Sunday, December 18, 2011

Yikes Readers...never thought I´d try this one....


Cave diving. I have read Dead Man´s Handshake (a very scary essay in Bonnington´s book Quest for Adventure) and The Darkness Beckons (even more scary history of cave diving, written by Martyn Farr ´at a time when many of the original participants were still alive and available for interview´). That, I thought, would put me off for life.



But, well OK, this was only cavern diving (less serious and more spacious than true cave diving), in a cenote in Mexico called Chac Mool.


A cenote is a freshwater pool forming the visible part of a submerged cave system Some of them extend for miles under the flat landscape of the Yucatan.


Random notes....
  • Less scary than I had imagined - good visibility, powerful torch, and 1:1 with the dive master.
  • Interesting stuff: a) a thermocline, where the warm water below meets the cold fresh water above, together with b) a halocline: a subtype of chemocline caused by a strong, vertical salinity gradient within a body of water. The overall effect is like a floating mirror-mirage until disturbed,which becomes quite hazy when disturbed. Only visible when you are in it, or very close to it.

SUPPLIED DATA:
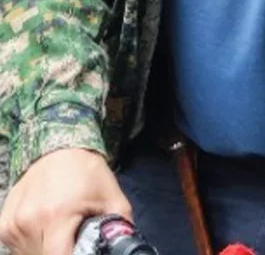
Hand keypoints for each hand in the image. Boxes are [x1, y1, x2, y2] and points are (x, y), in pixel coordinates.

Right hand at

EXERCISES TO COMPLETE:
(1) Answer these from the cavern diving blog post above:
(a) What is the name of the cenote where the dive took place?
(b) Who wrote The Darkness Beckons?
(c) What three things made the dive less scary than expected?
(2) Write the next part of the cavern diving blog post, picking up after its last note.

OUTPUTS FOR THE TASKS:
(1)
(a) Chac Mool
(b) Martyn Farr
(c) Good visibility, a powerful torch, and 1:1 with the dive master

(2)
  • Underwater stalactites and stalagmites, formed when the limestone cave was above ground millions of years ago. 
  • Swim around in passageways large and small, stop at an amazing air bell (roof decorated with cave straws) where you can take your mouthpiece out and chat, and generally gawp at the darkness.
  • Not deep (12m max), very up-and-down dive profile. 
  • Fish in the cave seem to be able to swim between the two layers of water with no problems. How do they do that?  

Thursday, December 08, 2011

Climbing at Quetzaltenango (aka Xela), Guatemala

These crags are in the Cerro Quenado to the SE of town. We spent a lot of time searching for access and topo info, and then even more time searching for the crags, so here´s what to do if you´re interested.  

Access: take a taxi (50Q each way - the driver will come back and pick you up if asked) from the main square in Xela to Baues (3-4 km), turn right up a cobbled road to La Muela (2 km, steep), and then Chicua (1km, flat). Crag visible on the skyline above and right. You can get a bus to Baues (ask for the Almolonga or Zunil bus) - only 2Q but you´ll have to walk the rest.
 
Main Crag (above Chicua)
Visible from the road. Head up paths through various weird, makeshift shrines of all manner of Christian denomination (very busy on Wednesdays and Sundays) for 20 mins, steeply uphill.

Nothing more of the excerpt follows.